Отрывок текста >>
++++
В речах Робеспьера в Конвенте против жирондистов все точно и ясно. Логика железна, аргументация безупречна: жирондисты – партия честолюбивых интриганов, противники революции, монархисты, разжигающие гражданскую войну. Они противились казни короля. В военных поражениях 1793 года тоже были виноваты жирондисты.
Поэтому главное зло не за рубежом, а здесь в сердце Парижа. С ними связана измена Дюмурье, мечтавшего повернуть армию и пойти на Париж, свергнуть Конвент и восстановить монархию.
Но самое худшее, что невозможно извинить, это их отношение к народу. Жирондист Франсуа Бюзо, успевший написать мемуары о французской революции, изданные в 1823 году, подчеркивал, что жирондисты ненавидели и презирали народ.
Бриссо не мог привести веских доводов против слов Робеспьера, он отвечал только клеветой и руганью.
Робеспьер, Дантон и Марат вместе будут бороться против общего врага Жиронды. Чтобы спасти Францию от расчленения и Революцию от гибели, лидеры Горы вынуждены будут решиться на насильственные меры и создать диктатуру национальной обороны. По словам Марата «тиранию свободы». Тогда и будет образован Революционный Трибунал.
Народ начнет требовать: хлеба, головы аристократов и жирондистов, и всех на гильотину. Секции Парижа в этой борьбе на стороне якобинцев. 31 мая 1793 год народное восстание свергнет власть Жиронды, победа выпадет на долю якобинцев и Робеспьера.
Невероятная драка в Конвенте в июне. Восстание во главе с генералом Франсуа Анрио, войска оцепят Конвент. Затем последует арест двадцати девяти депутатов-жирондистов.

Максимилиан смотрит пристально, сдвинув на лоб очки. Этот взгляд его светлых глаз пронизывает пространство, всматривается сквозь время. Он никогда не хвалится своими достижениями. Тем более, здесь заслуга не его одного. Даже можно считать, что не достигнуто ничего.
По проекту Робеспьера аграрные законы 3 и 10 июня и 17 июля 1793 года дали крестьянам за шесть недель то, что революция не дала за четыре года. Ликвидация феодального землевладения, новая демократическая Конституция обеспечили якобинскому правительству поддержку основного количества народа. 24 июня 1793 года доработана Декларация прав человека и гражданина, Максимилиан составил 4 статьи о собственности.
++++
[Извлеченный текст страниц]

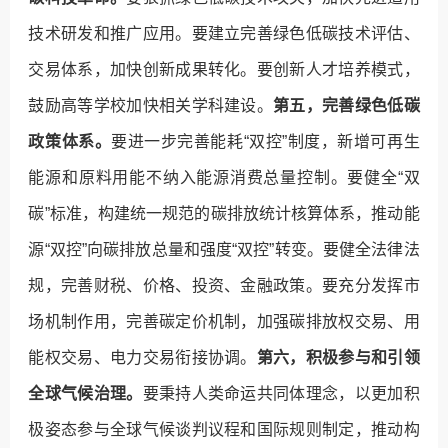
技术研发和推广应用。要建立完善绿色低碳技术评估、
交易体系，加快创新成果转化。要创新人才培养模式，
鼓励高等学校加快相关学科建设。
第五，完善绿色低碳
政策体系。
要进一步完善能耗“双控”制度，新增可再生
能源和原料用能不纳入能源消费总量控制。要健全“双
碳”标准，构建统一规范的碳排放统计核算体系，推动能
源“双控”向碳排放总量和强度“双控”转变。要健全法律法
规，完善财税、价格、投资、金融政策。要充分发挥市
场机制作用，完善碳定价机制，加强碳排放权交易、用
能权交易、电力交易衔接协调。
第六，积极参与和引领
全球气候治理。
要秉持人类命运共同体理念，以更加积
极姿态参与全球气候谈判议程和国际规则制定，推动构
++++
Задания >>
1. Перескажите короче, в виде списка, абзац отрывка, начинающийся словами «По проекту Робеспьера аграрные законы». Сохраните его основные факты.
2. Перечислите всех людей, которых отрывок называет по имени или фамилии.

Ответы к заданиям >>
1.
- По проекту Робеспьера приняты аграрные законы 3 и 10 июня и 17 июля 1793 года. За шесть недель они дали крестьянам то, чего революция не дала за четыре года.
- Ликвидация феодального землевладения и новая демократическая Конституция обеспечили якобинскому правительству поддержку основного количества народа.
- 24 июня 1793 года доработана Декларация прав человека и гражданина, и Максимилиан составил 4 статьи о собственности.

2.
- Робеспьер (Максимилиан)
- Дюмурье
- Франсуа Бюзо
- Бриссо
- Дантон
- Марат
- Франсуа Анрио